I was using an enameled dutch oven instead of cast iron black, and I moved it up as high as it would fit with a lid on in the oven, lowered the baking temp by 10 degrees, and when I took the lid off after the oven spring, I moved the dutch oven up another rack since it now fit higher without the lid, where it remained until finished - all in order to avoid my bottom from burning. Try these methods to eliminate your undesired bottom crust, or try a pizza stone like I now use, with a roasting pan upside down on top to trap steam. Good luck :)

Oh almost forgot! Also, too much flour on the bottom of the loaf will definitely make a cruddy bottom crust. You don't need any flour or oil when baking even the highest of hydration doughs in a preheated dutch oven or on a preheated pizza stone. If it cooks properly it will not stick. You might need to use a spatula to pry it off but it won't stick. I used to get too much flour on the bottom when shaping it and it would ruin the bottom crust. The less flour on the loaf when it goes in the oven the better the crust! I switched to rice flour as well. Good luck, again :)

Southbay's picture
Southbay

With the King Arthur and the Dutch oven, that looks about how I would expect because I’ve made a whole bunch of breads just like that in my Dutch oven using King Arthur. You could take it completely out of the cast iron for the second part of the bake and shorten the first part of the bake so the bottom doesn’t get so toasted. Try to find the proofing sweet spot where you maximize rise without sacrificing oven spring to get the lightest possible texture, since that seems to be what you’d prefer. Some will come out more perfect than others.

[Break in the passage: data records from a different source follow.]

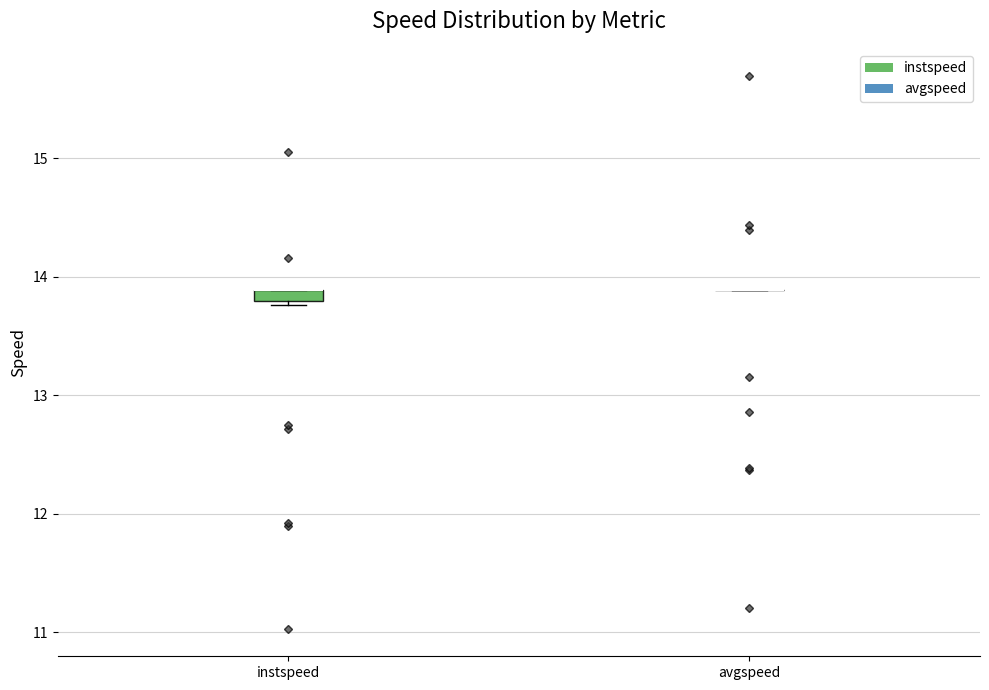

Where is the lower edge of the box for instspeed on the y-axis? The values are not printed on the chart, so give them approximately, as read against the axis.

13.8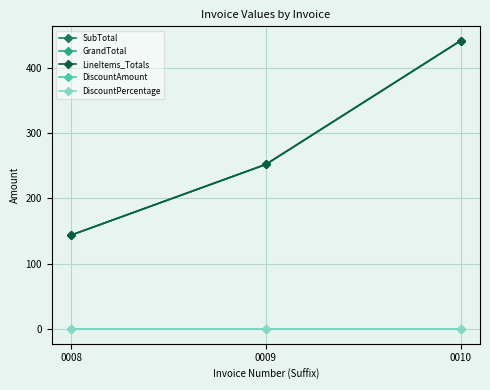

Rank the series by their maximum value, from lowest to highest.

DiscountAmount, DiscountPercentage, SubTotal, GrandTotal, LineItems_Totals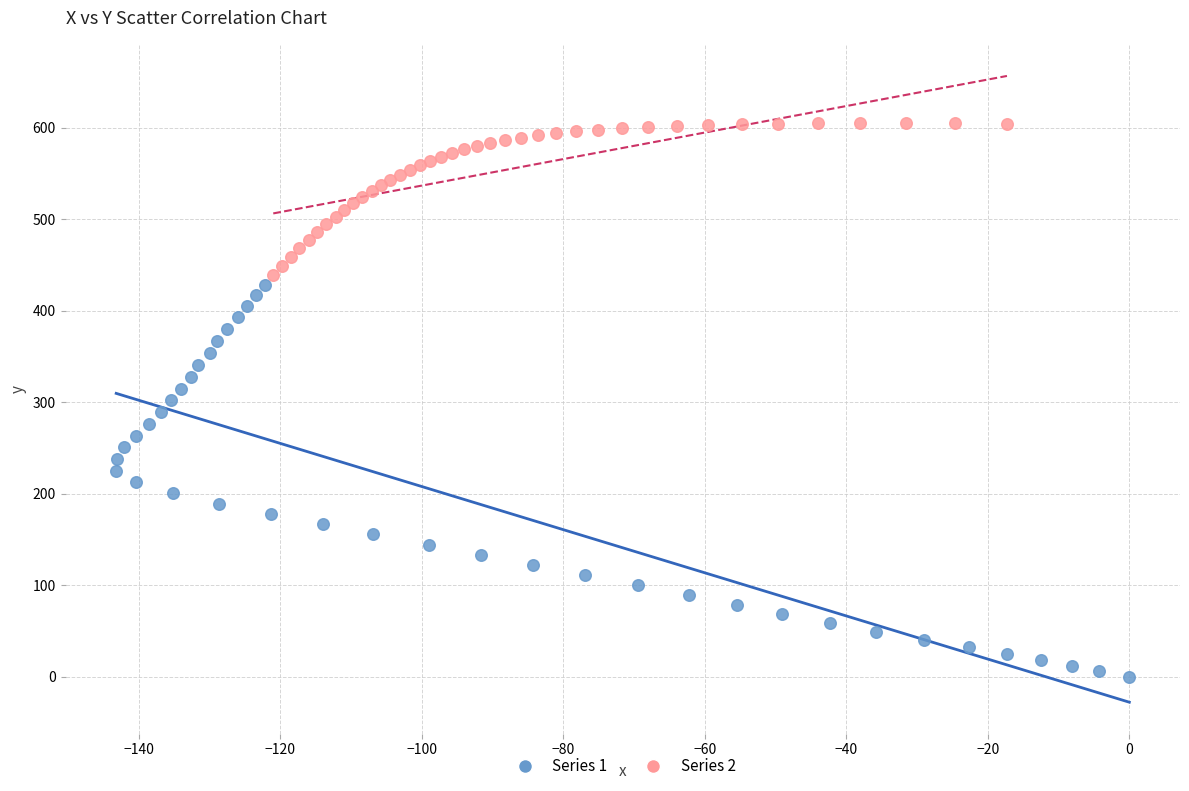

Which series reaches the minimum Y coordinate?

Series 1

Preheat the cast iron well for good spring. Leave it in there during preheating and maybe let it go another several minutes to really get hot before you put the dough in. Then try 20 minutes covered at 450 then 20 minutes out of the Dutch oven at 350. Or 20 minutes covered at 450 then maybe 13 minutes out of the Dutch oven at 450 for a faster, crustier bake. We like the chewy texture in my house, and I oil and salt the bottom of the Dutch oven before the dough goes in. It turns the bottom crust into a kind of glossy salty tasty bit. I attached an all King Arthur Dutch oven bread pic that seems to resemble yours. 

Chicagomelrn's picture
Chicagomelrn

Thank you for all of the feedback and advice! I will try again and see how it goes! I did order a thermometerso that I can check the loaf temp.